If the Conservatives can make American style policies look good and appetizing, then perhaps inroads might be made to wean the public off the addiction of government handouts.

 
At 12:21 AM, January 25, 2006, Anonymous Anonymous said...

If the Conservatives can make American style policies look good and appetizing, then perhaps inroads might be made to wean the public off the addiction of government handouts.

The idea is that the citizens pool their resources to help the weakest and most vulnerable climb out of otherwise hopeless situations. It's called a social safety net. Don't try to figure it out, you'll just write something even uglier.

 
At 3:01 PM, January 25, 2006, Blogger benning said...

Gosh, anonymous, I guess we're just too dumb to understand the idea of a 'social safety net', huh?

"The idea is that the citizens pool their resources to help the weakest and most vulnerable climb out of otherwise hopeless situations."

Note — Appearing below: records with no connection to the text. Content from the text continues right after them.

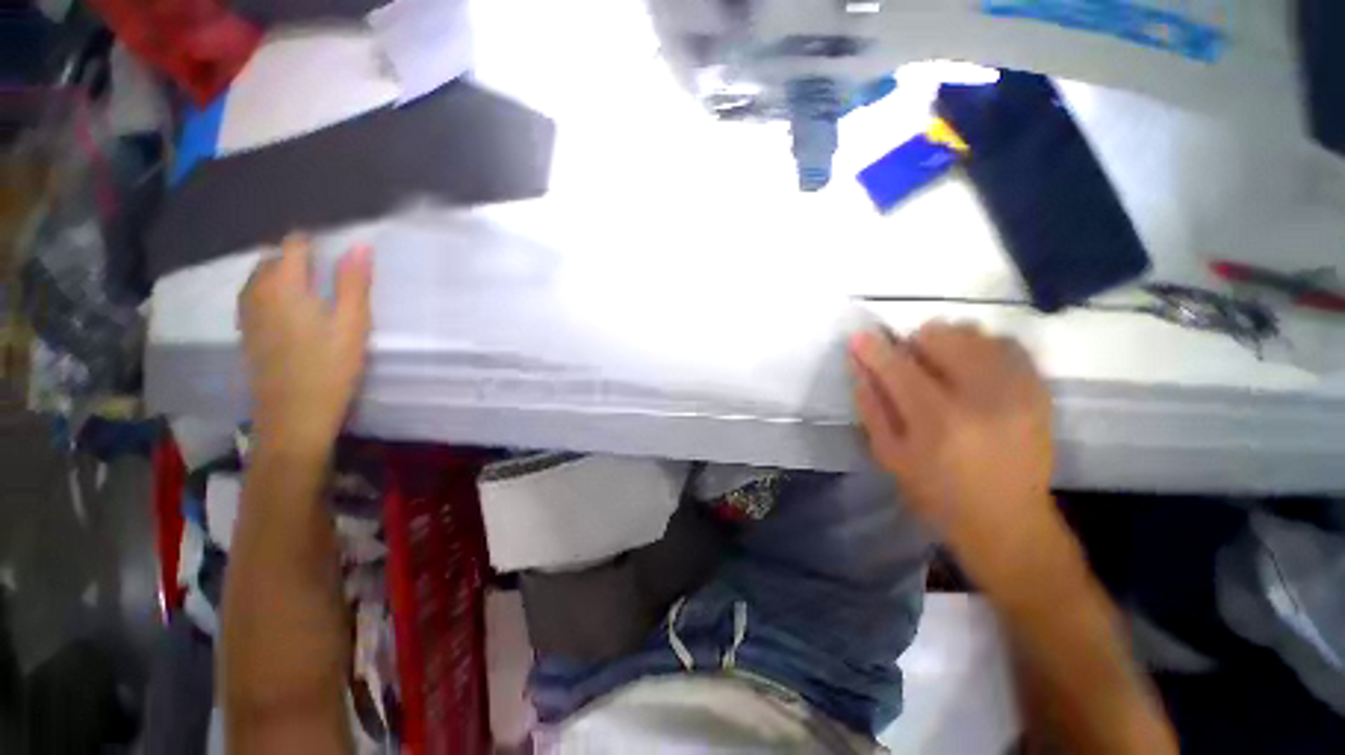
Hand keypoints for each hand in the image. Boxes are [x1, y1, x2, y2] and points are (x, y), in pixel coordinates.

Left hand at [239, 235, 372, 457]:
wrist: (294, 415)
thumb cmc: (330, 368)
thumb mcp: (352, 324)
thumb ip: (354, 283)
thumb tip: (360, 245)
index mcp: (284, 285)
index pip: (294, 245)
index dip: (315, 241)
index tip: (338, 248)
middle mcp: (257, 292)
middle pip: (273, 258)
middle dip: (299, 256)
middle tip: (331, 269)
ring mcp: (247, 313)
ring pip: (261, 277)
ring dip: (284, 274)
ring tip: (313, 285)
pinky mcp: (247, 332)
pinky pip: (255, 296)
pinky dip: (273, 291)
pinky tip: (292, 308)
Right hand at [849, 321, 1054, 579]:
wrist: (1008, 520)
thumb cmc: (935, 492)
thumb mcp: (888, 455)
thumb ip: (871, 405)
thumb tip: (858, 364)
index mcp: (936, 420)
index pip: (897, 366)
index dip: (873, 347)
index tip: (859, 337)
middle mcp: (980, 396)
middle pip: (939, 336)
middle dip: (913, 344)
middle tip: (909, 364)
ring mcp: (1016, 389)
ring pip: (972, 333)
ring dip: (946, 343)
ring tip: (941, 367)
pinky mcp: (1038, 389)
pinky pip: (1005, 343)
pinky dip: (980, 346)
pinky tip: (971, 368)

As with any government, the resources are not pooled, they are gathered at the point of a gun. As with all governments the citizens have no say in who gets those resources, nor how they're used. You can pretty up the reality with words, but your condescending attitude displays the reality. Take from the productive, give to the takers. If you don't like that, you just keep quiet. Or else.

 
At 4:47 PM, January 25, 2006, Anonymous Anonymous said...

As with all governments the citizens have no say in who gets those resources, nor how they're used. Take from the productive, give to the takers. If you don't like that, you just keep quiet. Or else.

Canadians just turfed their government over a kickback scandal.

"The measure of a society is found in how they treat their weakest and most helpless citizens."